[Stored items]
---
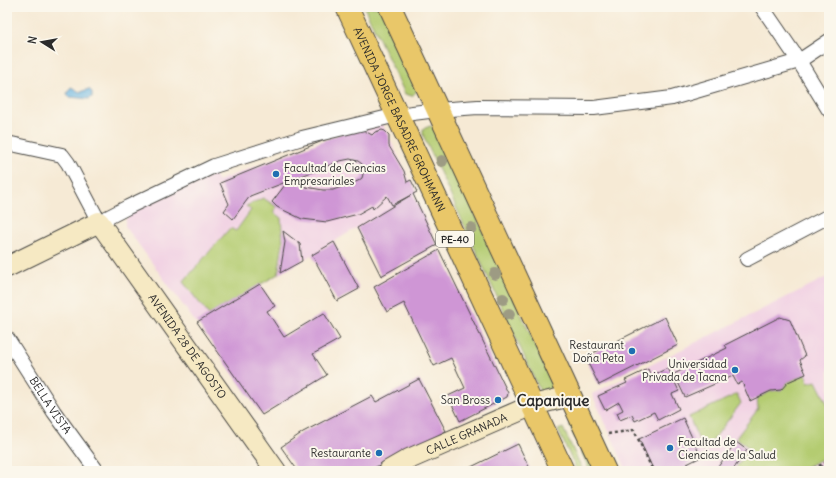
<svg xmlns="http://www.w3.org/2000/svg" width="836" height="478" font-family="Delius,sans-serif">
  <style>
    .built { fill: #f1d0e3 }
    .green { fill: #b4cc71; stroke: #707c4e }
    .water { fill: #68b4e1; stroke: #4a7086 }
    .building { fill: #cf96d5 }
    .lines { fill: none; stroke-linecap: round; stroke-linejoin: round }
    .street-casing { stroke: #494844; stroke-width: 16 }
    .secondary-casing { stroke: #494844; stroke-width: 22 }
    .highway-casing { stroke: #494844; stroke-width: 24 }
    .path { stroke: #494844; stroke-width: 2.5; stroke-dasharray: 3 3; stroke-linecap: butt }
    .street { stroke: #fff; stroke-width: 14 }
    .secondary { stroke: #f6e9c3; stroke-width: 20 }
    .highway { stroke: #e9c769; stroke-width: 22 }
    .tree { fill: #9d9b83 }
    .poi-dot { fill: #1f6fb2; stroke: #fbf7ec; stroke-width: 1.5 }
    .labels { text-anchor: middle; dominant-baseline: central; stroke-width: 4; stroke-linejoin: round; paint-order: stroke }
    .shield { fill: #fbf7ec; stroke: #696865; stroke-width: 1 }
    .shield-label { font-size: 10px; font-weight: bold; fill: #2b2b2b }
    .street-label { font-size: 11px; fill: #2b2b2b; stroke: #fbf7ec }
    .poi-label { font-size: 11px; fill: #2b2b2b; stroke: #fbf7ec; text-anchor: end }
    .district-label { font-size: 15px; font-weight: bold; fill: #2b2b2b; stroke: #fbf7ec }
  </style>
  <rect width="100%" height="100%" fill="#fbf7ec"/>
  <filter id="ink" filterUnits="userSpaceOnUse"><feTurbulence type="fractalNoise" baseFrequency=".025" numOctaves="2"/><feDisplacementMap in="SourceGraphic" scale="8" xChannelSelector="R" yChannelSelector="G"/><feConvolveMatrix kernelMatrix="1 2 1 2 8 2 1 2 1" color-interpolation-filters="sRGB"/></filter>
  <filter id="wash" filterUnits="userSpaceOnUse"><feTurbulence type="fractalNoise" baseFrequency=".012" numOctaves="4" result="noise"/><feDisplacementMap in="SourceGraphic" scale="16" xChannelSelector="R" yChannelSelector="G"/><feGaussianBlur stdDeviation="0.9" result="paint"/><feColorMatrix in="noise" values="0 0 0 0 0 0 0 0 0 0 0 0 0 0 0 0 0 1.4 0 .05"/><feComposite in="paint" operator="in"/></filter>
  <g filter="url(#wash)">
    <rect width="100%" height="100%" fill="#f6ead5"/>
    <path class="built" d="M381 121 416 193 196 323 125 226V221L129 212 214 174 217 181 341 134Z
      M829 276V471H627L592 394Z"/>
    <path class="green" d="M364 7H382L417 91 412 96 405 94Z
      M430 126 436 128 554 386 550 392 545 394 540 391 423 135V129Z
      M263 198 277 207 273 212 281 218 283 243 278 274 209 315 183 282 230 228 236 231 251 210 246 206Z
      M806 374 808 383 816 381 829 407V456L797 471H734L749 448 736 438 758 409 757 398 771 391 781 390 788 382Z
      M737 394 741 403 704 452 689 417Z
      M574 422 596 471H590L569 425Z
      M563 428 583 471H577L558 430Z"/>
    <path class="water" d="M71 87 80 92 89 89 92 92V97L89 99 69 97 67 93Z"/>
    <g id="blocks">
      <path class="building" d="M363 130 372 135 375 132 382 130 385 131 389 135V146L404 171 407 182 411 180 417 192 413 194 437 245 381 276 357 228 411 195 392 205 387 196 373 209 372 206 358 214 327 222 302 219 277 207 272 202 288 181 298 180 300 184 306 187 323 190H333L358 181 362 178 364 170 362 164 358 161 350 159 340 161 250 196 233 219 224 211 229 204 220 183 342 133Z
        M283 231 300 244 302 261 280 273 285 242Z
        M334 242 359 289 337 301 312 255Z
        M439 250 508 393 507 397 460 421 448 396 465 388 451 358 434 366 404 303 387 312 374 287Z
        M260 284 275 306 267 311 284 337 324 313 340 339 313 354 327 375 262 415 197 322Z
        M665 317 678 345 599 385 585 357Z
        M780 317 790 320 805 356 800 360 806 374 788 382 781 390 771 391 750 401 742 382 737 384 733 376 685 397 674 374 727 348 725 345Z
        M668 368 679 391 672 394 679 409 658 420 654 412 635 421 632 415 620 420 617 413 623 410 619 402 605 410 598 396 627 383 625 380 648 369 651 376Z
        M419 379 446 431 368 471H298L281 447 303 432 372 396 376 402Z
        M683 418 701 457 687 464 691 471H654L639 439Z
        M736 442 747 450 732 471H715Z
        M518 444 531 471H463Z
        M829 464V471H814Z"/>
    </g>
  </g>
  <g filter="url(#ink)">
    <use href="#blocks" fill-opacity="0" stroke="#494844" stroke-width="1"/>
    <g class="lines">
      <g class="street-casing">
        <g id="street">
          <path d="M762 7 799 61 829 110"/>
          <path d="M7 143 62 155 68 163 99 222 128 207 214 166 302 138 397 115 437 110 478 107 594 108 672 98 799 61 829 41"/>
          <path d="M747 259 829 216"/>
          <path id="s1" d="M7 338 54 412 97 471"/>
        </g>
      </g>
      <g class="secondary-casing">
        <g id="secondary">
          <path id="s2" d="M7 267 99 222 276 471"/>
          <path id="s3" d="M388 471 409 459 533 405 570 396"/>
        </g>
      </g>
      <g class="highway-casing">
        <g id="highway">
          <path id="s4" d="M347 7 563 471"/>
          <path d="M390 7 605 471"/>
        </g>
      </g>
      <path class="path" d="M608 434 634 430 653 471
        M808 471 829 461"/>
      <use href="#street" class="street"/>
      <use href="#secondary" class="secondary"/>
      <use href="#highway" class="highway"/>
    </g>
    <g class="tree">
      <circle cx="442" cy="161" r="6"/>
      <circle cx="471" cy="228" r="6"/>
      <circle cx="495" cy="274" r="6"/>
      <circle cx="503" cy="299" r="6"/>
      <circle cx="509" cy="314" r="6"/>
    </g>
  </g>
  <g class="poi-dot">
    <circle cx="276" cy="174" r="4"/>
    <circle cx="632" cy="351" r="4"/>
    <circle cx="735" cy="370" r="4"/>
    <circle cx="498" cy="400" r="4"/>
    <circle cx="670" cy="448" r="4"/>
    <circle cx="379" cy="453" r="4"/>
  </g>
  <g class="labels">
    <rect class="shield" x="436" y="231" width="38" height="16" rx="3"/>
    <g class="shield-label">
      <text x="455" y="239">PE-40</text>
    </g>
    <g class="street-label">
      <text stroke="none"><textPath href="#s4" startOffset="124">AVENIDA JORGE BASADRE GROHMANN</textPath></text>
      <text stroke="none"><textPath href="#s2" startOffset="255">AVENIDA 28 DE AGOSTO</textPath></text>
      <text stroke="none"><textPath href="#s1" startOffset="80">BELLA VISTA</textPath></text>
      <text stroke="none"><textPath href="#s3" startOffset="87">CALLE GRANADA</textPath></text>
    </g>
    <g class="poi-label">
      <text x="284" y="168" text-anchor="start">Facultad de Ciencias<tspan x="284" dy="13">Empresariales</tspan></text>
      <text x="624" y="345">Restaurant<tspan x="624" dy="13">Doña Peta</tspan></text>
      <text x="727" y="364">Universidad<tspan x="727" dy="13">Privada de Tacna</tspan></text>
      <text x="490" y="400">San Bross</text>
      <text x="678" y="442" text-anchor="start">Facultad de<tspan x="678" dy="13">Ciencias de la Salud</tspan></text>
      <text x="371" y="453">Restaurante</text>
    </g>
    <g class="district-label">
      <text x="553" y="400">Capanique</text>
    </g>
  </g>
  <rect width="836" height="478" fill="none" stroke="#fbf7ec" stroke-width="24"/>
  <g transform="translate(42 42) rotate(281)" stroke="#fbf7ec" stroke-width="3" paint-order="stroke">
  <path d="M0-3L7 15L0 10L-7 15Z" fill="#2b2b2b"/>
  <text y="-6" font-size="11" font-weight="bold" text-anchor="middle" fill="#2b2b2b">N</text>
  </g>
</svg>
---
§ **TRY IT**
Look above for the line containing "#494844; stroke-width: 16" and the line containing "#494844; stroke-width: 2.5;". Transcribe both, with the lines between them, exactly.

§ **TASK ANSWER**
    .street-casing { stroke: #494844; stroke-width: 16 }
    .secondary-casing { stroke: #494844; stroke-width: 22 }
    .highway-casing { stroke: #494844; stroke-width: 24 }
    .path { stroke: #494844; stroke-width: 2.5; stroke-dasharray: 3 3; stroke-linecap: butt }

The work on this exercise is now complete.